Thüringische Landeszeitung

Thüringische Landeszeitung: Der Rubel rollt ... weg - Russlands Finanzkrise spitzt sich zu
Leitartikel von Nils R. Kawig zur Situation in Russland

Weimar (ots) - Politisch ist Russland weitgehend isoliert. Jetzt schlittert das riesige Reich auch noch in eine Wirtschafts- und Finanzkrise. Alles zusammen birgt die Gefahr einer Destabilisierung in Europa. Und daran sollte keiner Interesse haben.

Wer allerdings glaubt, die aktuelle Talfahrt des Rubel sei ausschließlich auf westliche Sanktionen wegen der Ukraine-Krise zurückzuführen, der irrt gewaltig. Genauso wie übrigens die russische Führung, die zuletzt immer wieder behauptet hatte, ausländische Spekulanten seien für den Rubel-Verfall verantwortlich. Was nämlich beide Seiten ignorieren, ist der drastisch gesunkene Rohölpreis. Und der setzt dem Rohstoffriesen Russland mehr zu als alles andere. Das Land ist auf Gedeih und Verderb vom Ölpreis abhängig.
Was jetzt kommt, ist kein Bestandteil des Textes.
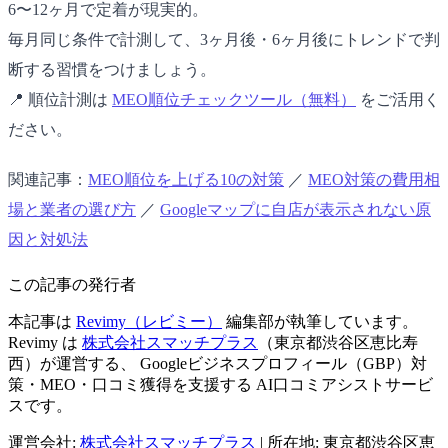
6〜12ヶ月で定着が現実的。
毎月同じ条件で計測して、3ヶ月後・6ヶ月後にトレンドで判
断する習慣をつけましょう。
📍 順位計測は
MEO順位チェックツール（無料）
をご活用く
ださい。
関連記事：
MEO順位を上げる10の対策
／
MEO対策の費用相
場と業者の選び方
／
Googleマップに自店が表示されない原
因と対処法
この記事の発行者
本記事は
Revimy（レビミー）
編集部が執筆しています。
Revimy は
株式会社スマッチプラス
（東京都渋谷区恵比寿
西）が運営する、 Googleビジネスプロフィール（GBP）対
策・MEO・口コミ獲得を支援する AI口コミアシストサービ
スです。
運営会社:
株式会社スマッチプラス
|
所在地: 東京都渋谷区恵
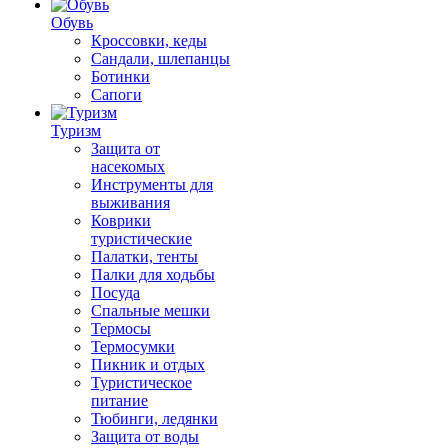
Обувь
Кроссовки, кеды
Сандали, шлепанцы
Ботинки
Сапоги
Туризм
Защита от
насекомых
Инструменты для
выживания
Коврики
туристические
Палатки, тенты
Палки для ходьбы
Посуда
Спальные мешки
Термосы
Термосумки
Пикник и отдых
Туристическое
питание
Тюбинги, ледянки
Защита от воды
Genau darin liegt ein Problem, das die gegenwärtige Wirtschafts- und Finanzkrise verschärft. Das hat mittlerweile sogar Russlands Wirtschaftsminister Alexej Uljukajew erkannt und - erstaunlicher noch: Er traut es sich sogar, entgegen der sonstigen Kreml-Propaganda, laut auszusprechen. "Wir haben diesen Sturm selbst verursacht", sagte er in dieser Woche im Interview mit der russischen Tageszeitung "Wedomosti". Konkret führt Uljukajew die Wirtschaftskrise seines Landes auf drei Gründe zurück: verschleppte Reformen im eigenen Land, das Abflauen der Weltkonjunktur und der, wie er es nannte, "Sanktionskrieg mit dem Westen im Zuge einer geopolitischen Krise".

Den Preis für diese fehlgeschlagene Politik, die nicht zuletzt Wladimir Putin über Jahre zu verantworten hatte und immer noch hat, zahlen in erster Linie die russischen Bürger. Ihre Geldvermögen sind kaum noch etwas wert, die Regale in den Supermärkten leeren sich, weil westliche Produkte immer teurer werden. Urlaube in Europa können sich nur noch reiche Russen leisten. Insofern geht die Wirtschafts- und Finanzkrise Russlands alle an, auch viele westeuropäische Länder.